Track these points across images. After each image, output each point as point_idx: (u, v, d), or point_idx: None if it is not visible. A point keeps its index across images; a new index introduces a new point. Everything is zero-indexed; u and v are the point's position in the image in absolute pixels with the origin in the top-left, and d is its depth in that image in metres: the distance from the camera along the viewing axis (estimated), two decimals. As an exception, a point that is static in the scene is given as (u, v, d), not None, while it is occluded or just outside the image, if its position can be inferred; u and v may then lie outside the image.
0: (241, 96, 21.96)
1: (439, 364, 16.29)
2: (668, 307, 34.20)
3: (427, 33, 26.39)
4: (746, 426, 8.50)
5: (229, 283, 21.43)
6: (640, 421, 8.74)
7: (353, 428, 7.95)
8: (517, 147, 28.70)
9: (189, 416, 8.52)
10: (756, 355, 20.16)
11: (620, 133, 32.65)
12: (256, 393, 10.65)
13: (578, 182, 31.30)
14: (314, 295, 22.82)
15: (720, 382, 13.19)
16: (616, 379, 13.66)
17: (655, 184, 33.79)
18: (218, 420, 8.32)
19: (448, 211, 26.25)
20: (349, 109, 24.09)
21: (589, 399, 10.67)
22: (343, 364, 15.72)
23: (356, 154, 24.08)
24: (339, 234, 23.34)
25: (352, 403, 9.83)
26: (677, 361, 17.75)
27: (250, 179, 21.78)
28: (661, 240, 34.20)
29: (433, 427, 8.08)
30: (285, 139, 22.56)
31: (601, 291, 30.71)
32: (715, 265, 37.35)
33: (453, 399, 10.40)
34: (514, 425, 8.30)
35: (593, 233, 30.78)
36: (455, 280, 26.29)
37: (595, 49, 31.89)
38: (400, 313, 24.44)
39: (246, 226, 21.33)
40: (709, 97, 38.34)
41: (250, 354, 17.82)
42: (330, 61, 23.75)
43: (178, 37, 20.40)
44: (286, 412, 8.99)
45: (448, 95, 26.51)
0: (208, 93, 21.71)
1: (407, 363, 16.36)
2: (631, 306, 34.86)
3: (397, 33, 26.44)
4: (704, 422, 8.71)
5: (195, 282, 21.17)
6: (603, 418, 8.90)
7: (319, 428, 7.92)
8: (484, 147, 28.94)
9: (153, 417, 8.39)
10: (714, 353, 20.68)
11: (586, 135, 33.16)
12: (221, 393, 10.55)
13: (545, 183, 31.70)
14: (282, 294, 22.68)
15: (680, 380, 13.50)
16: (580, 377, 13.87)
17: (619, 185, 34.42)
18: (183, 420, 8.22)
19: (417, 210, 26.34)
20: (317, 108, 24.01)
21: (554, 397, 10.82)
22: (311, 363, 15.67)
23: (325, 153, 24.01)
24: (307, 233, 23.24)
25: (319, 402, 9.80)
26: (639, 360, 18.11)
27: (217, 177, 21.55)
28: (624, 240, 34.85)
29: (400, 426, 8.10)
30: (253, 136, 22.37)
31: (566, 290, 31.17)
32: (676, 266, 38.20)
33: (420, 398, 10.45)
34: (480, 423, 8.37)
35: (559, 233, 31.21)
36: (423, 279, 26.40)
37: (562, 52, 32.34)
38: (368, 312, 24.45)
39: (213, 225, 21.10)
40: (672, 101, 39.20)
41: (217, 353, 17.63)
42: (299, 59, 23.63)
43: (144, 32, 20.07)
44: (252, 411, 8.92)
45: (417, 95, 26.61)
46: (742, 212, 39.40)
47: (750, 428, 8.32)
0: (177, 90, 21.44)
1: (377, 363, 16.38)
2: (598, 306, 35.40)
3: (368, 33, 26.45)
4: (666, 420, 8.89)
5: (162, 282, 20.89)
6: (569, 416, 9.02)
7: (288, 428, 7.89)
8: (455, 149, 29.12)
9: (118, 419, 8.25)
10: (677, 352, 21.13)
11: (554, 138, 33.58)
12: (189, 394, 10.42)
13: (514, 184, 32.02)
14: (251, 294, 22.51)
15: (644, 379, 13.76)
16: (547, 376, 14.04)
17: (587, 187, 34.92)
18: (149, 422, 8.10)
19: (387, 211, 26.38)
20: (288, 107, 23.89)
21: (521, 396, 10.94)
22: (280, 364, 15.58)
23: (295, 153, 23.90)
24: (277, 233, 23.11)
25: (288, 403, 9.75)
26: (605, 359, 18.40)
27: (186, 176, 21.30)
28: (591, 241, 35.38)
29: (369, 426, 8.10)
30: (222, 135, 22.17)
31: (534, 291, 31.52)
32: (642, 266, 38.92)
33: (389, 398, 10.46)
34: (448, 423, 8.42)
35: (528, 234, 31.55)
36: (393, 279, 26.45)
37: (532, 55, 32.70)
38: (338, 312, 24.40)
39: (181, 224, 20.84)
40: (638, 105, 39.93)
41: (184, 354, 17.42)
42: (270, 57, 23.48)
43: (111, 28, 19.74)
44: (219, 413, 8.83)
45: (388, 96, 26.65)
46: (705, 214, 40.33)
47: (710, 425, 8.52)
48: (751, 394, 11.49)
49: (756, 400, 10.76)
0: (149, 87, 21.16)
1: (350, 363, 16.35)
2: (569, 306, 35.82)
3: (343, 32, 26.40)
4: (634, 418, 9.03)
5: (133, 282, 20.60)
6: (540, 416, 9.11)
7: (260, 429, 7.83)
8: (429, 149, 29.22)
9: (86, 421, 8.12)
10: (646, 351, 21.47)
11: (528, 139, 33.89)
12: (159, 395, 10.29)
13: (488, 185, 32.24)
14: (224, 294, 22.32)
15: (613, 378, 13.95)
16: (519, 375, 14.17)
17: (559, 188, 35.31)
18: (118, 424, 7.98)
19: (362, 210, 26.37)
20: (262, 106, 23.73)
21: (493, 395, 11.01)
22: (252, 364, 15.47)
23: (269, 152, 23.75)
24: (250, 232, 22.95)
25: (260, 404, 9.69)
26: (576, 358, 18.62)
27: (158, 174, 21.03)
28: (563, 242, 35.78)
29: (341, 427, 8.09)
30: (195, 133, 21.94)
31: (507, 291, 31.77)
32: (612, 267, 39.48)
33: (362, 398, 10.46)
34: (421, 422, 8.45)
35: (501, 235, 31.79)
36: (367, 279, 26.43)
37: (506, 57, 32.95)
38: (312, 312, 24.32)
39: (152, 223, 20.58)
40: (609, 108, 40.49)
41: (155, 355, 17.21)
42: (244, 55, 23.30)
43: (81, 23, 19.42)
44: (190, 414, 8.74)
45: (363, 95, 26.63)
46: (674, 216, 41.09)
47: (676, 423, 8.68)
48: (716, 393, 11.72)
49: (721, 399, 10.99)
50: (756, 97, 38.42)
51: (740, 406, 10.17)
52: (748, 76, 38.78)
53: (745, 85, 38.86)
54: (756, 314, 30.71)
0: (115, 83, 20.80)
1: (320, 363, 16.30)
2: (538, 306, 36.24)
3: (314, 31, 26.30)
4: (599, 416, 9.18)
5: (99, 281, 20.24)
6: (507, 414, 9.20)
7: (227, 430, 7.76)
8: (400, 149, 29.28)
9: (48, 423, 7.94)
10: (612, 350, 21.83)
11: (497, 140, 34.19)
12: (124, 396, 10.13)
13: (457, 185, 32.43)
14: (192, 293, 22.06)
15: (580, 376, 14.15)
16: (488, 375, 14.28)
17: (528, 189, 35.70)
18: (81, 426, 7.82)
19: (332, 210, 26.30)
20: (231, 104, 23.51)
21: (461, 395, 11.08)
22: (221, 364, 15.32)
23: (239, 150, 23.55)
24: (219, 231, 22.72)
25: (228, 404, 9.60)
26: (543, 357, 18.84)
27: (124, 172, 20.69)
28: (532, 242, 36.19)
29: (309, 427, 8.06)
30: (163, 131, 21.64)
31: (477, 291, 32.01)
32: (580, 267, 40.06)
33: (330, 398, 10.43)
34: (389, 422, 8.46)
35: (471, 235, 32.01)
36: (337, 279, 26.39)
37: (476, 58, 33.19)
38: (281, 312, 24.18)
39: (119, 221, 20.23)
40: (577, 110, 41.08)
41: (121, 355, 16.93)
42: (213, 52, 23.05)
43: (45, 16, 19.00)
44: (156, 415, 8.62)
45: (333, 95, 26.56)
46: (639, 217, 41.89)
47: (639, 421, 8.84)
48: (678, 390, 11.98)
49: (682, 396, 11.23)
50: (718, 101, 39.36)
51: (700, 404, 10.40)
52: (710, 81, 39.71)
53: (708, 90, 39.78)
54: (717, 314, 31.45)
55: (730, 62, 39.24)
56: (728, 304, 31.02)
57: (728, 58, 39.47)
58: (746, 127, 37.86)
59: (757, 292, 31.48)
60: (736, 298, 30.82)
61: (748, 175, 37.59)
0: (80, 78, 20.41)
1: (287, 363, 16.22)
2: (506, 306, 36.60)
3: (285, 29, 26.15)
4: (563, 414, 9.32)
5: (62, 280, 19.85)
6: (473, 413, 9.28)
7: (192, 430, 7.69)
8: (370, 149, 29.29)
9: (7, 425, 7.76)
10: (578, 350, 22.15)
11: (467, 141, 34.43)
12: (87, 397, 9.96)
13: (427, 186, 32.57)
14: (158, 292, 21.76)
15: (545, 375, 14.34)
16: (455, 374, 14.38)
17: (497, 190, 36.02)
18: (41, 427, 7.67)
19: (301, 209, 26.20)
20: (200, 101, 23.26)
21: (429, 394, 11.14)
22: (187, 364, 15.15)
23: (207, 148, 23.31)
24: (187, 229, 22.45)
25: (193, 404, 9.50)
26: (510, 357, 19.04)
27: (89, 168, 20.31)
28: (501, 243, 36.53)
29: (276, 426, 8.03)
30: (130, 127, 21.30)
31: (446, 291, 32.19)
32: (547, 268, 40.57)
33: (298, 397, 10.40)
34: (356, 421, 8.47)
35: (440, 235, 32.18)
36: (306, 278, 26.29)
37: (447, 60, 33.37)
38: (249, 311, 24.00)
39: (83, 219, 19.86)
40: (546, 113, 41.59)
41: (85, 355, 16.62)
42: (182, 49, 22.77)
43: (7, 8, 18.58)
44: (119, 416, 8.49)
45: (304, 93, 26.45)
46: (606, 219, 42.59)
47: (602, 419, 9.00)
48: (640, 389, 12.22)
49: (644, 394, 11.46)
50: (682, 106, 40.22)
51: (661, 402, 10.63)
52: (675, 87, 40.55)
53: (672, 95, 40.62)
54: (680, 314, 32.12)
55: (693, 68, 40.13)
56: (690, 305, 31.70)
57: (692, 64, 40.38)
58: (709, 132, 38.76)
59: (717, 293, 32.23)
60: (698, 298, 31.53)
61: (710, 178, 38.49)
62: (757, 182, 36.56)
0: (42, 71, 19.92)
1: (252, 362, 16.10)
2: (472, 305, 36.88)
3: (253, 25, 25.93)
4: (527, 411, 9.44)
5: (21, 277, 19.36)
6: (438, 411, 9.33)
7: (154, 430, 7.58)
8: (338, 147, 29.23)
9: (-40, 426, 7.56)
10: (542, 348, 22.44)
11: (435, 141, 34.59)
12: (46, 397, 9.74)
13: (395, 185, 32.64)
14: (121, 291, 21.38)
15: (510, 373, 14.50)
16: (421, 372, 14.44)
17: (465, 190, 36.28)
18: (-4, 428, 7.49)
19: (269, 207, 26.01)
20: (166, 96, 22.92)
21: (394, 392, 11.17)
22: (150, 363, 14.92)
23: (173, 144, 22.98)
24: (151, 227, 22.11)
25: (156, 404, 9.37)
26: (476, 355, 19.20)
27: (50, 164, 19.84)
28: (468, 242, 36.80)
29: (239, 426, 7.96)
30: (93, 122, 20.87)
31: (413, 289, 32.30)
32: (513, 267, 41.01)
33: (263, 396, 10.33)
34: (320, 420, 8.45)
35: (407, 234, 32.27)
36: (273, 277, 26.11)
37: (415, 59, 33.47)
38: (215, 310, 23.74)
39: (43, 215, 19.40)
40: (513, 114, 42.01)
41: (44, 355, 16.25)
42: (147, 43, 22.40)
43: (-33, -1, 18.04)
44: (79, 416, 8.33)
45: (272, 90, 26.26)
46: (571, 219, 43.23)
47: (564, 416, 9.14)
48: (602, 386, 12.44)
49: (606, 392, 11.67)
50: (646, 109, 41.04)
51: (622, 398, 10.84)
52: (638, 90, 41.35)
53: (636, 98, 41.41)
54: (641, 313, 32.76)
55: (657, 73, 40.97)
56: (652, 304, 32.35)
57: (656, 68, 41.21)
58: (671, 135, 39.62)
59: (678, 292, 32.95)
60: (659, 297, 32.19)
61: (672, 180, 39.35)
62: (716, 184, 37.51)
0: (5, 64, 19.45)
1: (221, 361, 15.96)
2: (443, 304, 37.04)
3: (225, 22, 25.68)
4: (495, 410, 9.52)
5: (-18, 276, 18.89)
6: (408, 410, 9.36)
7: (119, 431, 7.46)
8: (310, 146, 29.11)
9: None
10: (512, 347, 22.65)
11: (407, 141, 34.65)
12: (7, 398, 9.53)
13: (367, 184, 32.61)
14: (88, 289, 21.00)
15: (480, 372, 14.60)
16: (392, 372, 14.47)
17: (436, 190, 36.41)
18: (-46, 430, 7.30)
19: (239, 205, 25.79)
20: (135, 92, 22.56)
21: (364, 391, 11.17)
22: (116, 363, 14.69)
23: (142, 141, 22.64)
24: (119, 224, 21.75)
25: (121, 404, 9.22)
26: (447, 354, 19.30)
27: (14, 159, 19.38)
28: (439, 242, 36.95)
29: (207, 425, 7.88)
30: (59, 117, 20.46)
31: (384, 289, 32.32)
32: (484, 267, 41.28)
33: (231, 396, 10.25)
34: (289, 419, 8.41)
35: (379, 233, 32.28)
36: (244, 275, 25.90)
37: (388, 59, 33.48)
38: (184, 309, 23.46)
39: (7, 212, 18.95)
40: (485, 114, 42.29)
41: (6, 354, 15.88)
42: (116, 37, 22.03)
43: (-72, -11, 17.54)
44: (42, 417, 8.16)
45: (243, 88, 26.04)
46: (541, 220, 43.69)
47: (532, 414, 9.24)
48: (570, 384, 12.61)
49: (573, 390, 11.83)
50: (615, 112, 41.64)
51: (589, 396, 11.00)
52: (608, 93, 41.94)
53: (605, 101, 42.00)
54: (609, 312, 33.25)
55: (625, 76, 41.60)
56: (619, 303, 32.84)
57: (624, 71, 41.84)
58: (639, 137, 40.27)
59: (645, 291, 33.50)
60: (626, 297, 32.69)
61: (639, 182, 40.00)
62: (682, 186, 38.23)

...

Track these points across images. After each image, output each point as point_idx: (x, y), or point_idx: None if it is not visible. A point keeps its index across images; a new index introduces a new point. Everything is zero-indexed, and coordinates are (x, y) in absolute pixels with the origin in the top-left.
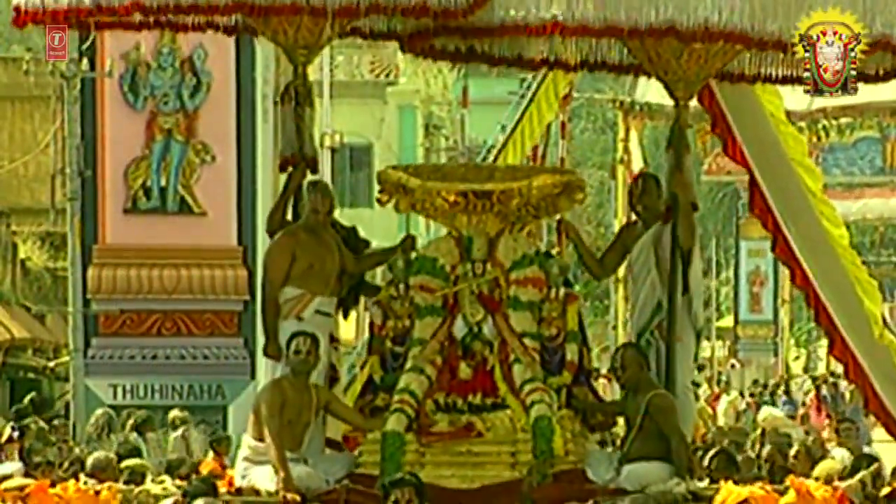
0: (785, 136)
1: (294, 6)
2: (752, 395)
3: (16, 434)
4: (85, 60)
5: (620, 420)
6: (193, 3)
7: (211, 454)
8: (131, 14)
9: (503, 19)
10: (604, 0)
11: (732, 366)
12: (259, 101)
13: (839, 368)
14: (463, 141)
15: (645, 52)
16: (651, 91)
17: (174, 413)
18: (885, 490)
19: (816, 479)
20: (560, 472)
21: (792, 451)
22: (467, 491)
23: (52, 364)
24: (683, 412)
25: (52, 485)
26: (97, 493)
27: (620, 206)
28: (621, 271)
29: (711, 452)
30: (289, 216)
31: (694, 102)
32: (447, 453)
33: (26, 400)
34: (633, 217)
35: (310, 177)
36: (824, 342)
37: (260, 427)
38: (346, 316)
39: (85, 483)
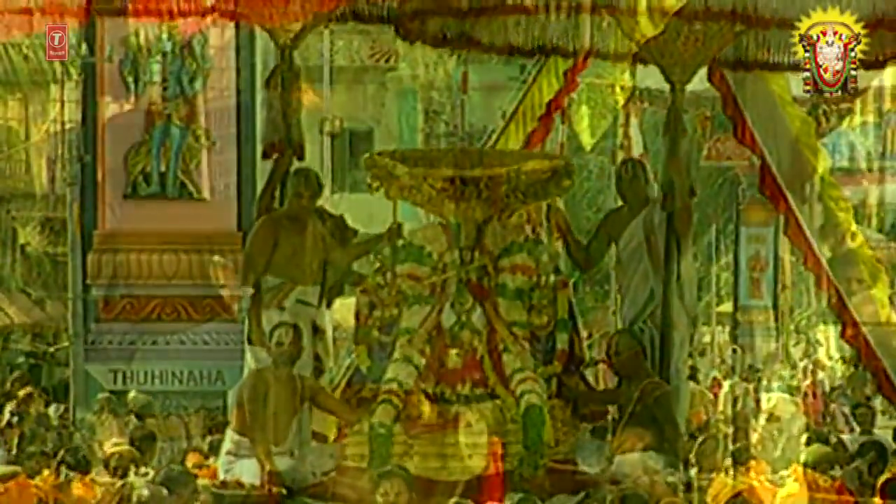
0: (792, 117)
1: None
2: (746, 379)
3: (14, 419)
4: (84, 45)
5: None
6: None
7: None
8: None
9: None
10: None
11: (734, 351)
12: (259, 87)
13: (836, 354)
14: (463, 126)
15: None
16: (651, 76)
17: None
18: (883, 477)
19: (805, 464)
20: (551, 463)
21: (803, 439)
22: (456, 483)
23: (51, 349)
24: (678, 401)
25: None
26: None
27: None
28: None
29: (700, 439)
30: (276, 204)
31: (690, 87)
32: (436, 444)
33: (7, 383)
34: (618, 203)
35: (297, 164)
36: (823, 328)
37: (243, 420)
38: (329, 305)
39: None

* * *

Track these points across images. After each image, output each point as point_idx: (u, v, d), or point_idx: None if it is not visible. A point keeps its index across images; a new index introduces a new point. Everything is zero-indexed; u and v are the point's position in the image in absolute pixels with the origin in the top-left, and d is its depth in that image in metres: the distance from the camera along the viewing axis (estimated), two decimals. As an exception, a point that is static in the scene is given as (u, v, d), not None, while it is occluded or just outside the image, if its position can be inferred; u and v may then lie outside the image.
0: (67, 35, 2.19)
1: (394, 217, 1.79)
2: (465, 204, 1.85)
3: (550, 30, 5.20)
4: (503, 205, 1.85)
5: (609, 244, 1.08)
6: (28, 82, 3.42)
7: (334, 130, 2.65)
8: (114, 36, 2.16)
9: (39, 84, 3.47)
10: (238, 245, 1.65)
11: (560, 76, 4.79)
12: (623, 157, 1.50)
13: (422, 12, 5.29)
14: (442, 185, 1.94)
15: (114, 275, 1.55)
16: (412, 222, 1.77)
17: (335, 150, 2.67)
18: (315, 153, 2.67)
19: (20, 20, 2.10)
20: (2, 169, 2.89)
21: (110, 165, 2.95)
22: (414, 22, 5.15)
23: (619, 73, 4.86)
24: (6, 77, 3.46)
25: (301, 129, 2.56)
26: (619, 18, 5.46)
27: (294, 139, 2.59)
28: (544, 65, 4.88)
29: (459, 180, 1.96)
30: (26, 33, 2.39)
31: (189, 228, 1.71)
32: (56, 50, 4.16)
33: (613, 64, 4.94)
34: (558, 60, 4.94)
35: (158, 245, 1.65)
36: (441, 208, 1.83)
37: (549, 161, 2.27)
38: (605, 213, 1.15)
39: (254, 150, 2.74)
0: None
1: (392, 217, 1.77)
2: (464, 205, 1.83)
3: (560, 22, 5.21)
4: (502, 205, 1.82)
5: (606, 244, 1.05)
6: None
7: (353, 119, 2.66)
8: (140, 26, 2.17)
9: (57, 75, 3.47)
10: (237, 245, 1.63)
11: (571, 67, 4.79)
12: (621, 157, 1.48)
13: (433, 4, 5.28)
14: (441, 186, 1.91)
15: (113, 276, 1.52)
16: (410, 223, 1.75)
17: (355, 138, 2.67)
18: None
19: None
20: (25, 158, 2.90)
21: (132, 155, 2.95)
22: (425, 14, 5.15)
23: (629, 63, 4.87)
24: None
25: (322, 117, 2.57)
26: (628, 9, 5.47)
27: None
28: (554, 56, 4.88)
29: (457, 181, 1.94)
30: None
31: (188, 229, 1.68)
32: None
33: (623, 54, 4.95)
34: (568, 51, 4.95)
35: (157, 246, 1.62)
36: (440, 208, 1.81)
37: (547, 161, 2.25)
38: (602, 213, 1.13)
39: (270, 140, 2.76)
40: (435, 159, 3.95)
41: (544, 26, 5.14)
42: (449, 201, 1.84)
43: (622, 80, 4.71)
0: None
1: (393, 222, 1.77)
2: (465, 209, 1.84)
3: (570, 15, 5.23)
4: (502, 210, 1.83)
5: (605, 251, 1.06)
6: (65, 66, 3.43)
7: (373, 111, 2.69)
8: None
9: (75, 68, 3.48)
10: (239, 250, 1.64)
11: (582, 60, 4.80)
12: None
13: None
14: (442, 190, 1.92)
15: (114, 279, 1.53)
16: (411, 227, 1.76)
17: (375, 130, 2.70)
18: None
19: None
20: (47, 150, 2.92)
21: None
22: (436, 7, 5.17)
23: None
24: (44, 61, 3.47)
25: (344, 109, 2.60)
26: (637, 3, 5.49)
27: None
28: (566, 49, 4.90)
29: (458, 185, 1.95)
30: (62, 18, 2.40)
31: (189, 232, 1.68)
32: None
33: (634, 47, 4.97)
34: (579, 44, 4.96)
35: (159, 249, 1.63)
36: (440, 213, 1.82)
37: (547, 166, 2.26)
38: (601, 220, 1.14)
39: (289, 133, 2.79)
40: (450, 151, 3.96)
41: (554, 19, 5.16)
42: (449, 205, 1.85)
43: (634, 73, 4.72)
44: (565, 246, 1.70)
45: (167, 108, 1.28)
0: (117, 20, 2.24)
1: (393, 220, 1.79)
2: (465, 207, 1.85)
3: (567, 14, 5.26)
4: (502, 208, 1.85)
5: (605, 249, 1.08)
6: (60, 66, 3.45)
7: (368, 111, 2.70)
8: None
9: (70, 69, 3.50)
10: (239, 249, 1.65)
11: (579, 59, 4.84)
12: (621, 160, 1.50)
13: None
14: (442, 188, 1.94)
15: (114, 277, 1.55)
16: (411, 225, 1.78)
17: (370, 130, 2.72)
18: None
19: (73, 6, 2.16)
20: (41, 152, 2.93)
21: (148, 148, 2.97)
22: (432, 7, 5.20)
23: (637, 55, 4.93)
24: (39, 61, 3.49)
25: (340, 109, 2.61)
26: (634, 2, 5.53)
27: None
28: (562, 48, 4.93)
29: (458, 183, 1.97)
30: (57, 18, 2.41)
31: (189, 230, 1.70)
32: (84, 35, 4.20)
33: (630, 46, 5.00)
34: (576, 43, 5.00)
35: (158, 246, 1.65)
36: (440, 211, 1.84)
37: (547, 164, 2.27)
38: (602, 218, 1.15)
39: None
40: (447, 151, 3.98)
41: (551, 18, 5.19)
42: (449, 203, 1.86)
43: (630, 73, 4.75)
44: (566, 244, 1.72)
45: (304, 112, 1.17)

_Exercise_
Look above for the line with "11: (620, 133, 32.65)" and the line with "46: (742, 212, 39.40)". Retype those two lines and every line between them exactly, adding nothing.

_Solution below_
11: (620, 133, 32.65)
12: (256, 393, 10.65)
13: (578, 182, 31.30)
14: (314, 295, 22.82)
15: (720, 382, 13.19)
16: (616, 379, 13.66)
17: (655, 184, 33.79)
18: (218, 420, 8.32)
19: (448, 211, 26.25)
20: (349, 109, 24.09)
21: (589, 399, 10.67)
22: (343, 364, 15.72)
23: (356, 154, 24.08)
24: (339, 234, 23.34)
25: (352, 403, 9.83)
26: (677, 361, 17.75)
27: (250, 179, 21.78)
28: (661, 240, 34.20)
29: (433, 427, 8.08)
30: (285, 139, 22.56)
31: (601, 291, 30.71)
32: (715, 265, 37.35)
33: (453, 399, 10.40)
34: (514, 425, 8.30)
35: (593, 233, 30.78)
36: (455, 280, 26.29)
37: (595, 49, 31.89)
38: (400, 313, 24.44)
39: (246, 226, 21.33)
40: (709, 97, 38.34)
41: (250, 354, 17.82)
42: (330, 61, 23.75)
43: (178, 37, 20.40)
44: (286, 412, 8.99)
45: (448, 95, 26.51)
0: (208, 93, 21.71)
1: (407, 363, 16.36)
2: (631, 306, 34.86)
3: (397, 33, 26.44)
4: (704, 422, 8.71)
5: (195, 282, 21.17)
6: (603, 418, 8.90)
7: (319, 428, 7.92)
8: (484, 147, 28.94)
9: (153, 417, 8.39)
10: (714, 353, 20.68)
11: (586, 135, 33.16)
12: (221, 393, 10.55)
13: (545, 183, 31.70)
14: (282, 294, 22.68)
15: (680, 380, 13.50)
16: (580, 377, 13.87)
17: (619, 185, 34.42)
18: (183, 420, 8.22)
19: (417, 210, 26.34)
20: (317, 108, 24.01)
21: (554, 397, 10.82)
22: (311, 363, 15.67)
23: (325, 153, 24.01)
24: (307, 233, 23.24)
25: (319, 402, 9.80)
26: (639, 360, 18.11)
27: (217, 177, 21.55)
28: (624, 240, 34.85)
29: (400, 426, 8.10)
30: (253, 136, 22.37)
31: (566, 290, 31.17)
32: (676, 266, 38.20)
33: (420, 398, 10.45)
34: (480, 423, 8.37)
35: (559, 233, 31.21)
36: (423, 279, 26.40)
37: (562, 52, 32.34)
38: (368, 312, 24.45)
39: (213, 225, 21.10)
40: (672, 101, 39.20)
41: (217, 353, 17.63)
42: (299, 59, 23.63)
43: (144, 32, 20.07)
44: (252, 411, 8.92)
45: (417, 95, 26.61)
46: (742, 212, 39.40)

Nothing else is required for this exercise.